[AVAILABLE DATA Boundary: Start]

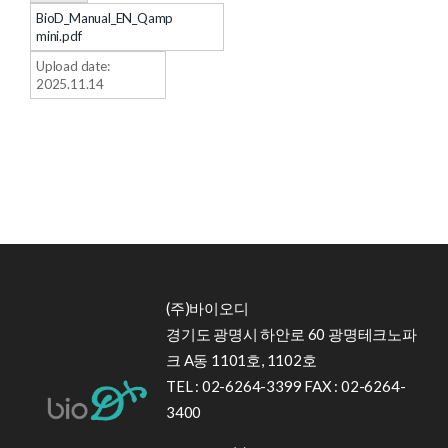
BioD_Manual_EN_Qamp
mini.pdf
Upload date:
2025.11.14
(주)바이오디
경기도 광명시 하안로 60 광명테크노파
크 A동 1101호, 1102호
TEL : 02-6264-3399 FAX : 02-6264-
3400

[AVAILABLE DATA Boundary: End]

TASK:
Excluding images, return all of the records above word for word.

WRITTEN ANSWER:
BioD_Manual_EN_Qamp
mini.pdf
Upload date:
2025.11.14
(주)바이오디
경기도 광명시 하안로 60 광명테크노파
크 A동 1101호, 1102호
TEL : 02-6264-3399 FAX : 02-6264-
3400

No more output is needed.